= Data to process =
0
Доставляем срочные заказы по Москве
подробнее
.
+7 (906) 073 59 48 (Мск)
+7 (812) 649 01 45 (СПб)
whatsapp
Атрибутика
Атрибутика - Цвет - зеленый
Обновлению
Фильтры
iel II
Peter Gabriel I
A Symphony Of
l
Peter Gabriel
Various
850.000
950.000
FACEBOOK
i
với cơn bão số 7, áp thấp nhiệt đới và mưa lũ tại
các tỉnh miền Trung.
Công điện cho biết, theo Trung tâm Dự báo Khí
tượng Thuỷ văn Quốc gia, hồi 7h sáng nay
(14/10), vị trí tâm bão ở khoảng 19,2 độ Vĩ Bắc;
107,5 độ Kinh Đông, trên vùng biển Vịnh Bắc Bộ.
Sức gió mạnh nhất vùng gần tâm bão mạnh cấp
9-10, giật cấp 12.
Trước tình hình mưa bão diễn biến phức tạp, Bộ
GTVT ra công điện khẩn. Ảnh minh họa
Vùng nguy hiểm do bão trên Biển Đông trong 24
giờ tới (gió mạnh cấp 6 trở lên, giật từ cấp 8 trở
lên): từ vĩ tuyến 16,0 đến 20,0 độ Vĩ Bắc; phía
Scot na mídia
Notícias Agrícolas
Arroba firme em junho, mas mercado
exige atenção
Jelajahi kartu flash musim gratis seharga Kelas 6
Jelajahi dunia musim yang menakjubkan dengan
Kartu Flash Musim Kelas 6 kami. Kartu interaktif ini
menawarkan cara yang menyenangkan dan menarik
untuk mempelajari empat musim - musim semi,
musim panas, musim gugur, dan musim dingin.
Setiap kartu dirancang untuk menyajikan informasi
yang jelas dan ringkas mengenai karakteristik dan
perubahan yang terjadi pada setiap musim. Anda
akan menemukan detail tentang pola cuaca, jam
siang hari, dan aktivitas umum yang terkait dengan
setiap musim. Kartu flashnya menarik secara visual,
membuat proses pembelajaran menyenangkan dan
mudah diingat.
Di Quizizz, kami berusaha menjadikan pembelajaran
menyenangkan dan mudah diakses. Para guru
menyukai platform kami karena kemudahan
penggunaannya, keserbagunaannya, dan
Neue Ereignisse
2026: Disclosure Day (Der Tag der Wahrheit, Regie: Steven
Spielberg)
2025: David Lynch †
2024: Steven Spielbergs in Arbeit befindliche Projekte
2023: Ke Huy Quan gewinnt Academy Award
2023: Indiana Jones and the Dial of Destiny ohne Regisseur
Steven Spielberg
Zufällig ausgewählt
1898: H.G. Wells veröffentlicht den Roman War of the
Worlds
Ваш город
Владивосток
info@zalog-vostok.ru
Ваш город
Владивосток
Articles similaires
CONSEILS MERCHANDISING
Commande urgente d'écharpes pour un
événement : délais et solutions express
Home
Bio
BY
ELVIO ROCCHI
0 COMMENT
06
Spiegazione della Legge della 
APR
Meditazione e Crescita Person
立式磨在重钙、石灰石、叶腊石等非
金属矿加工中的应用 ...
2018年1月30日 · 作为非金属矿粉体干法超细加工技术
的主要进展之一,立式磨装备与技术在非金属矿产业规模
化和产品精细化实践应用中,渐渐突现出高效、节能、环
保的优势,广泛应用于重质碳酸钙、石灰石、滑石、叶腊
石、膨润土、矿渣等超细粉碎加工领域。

= What needs to be done =
The response should be an exact copy of the lines from the one with "GTVT ra công điện khẩn. Ảnh minh họa" through the end of the data, with no other text.

= Finished task =
GTVT ra công điện khẩn. Ảnh minh họa
Vùng nguy hiểm do bão trên Biển Đông trong 24
giờ tới (gió mạnh cấp 6 trở lên, giật từ cấp 8 trở
lên): từ vĩ tuyến 16,0 đến 20,0 độ Vĩ Bắc; phía
Scot na mídia
Notícias Agrícolas
Arroba firme em junho, mas mercado
exige atenção
Jelajahi kartu flash musim gratis seharga Kelas 6
Jelajahi dunia musim yang menakjubkan dengan
Kartu Flash Musim Kelas 6 kami. Kartu interaktif ini
menawarkan cara yang menyenangkan dan menarik
untuk mempelajari empat musim - musim semi,
musim panas, musim gugur, dan musim dingin.
Setiap kartu dirancang untuk menyajikan informasi
yang jelas dan ringkas mengenai karakteristik dan
perubahan yang terjadi pada setiap musim. Anda
akan menemukan detail tentang pola cuaca, jam
siang hari, dan aktivitas umum yang terkait dengan
setiap musim. Kartu flashnya menarik secara visual,
membuat proses pembelajaran menyenangkan dan
mudah diingat.
Di Quizizz, kami berusaha menjadikan pembelajaran
menyenangkan dan mudah diakses. Para guru
menyukai platform kami karena kemudahan
penggunaannya, keserbagunaannya, dan
Neue Ereignisse
2026: Disclosure Day (Der Tag der Wahrheit, Regie: Steven
Spielberg)
2025: David Lynch †
2024: Steven Spielbergs in Arbeit befindliche Projekte
2023: Ke Huy Quan gewinnt Academy Award
2023: Indiana Jones and the Dial of Destiny ohne Regisseur
Steven Spielberg
Zufällig ausgewählt
1898: H.G. Wells veröffentlicht den Roman War of the
Worlds
Ваш город
Владивосток
info@zalog-vostok.ru
Ваш город
Владивосток
Articles similaires
CONSEILS MERCHANDISING
Commande urgente d'écharpes pour un
événement : délais et solutions express
Home
Bio
BY
ELVIO ROCCHI
0 COMMENT
06
Spiegazione della Legge della 
APR
Meditazione e Crescita Person
立式磨在重钙、石灰石、叶腊石等非
金属矿加工中的应用 ...
2018年1月30日 · 作为非金属矿粉体干法超细加工技术
的主要进展之一,立式磨装备与技术在非金属矿产业规模
化和产品精细化实践应用中,渐渐突现出高效、节能、环
保的优势,广泛应用于重质碳酸钙、石灰石、滑石、叶腊
石、膨润土、矿渣等超细粉碎加工领域。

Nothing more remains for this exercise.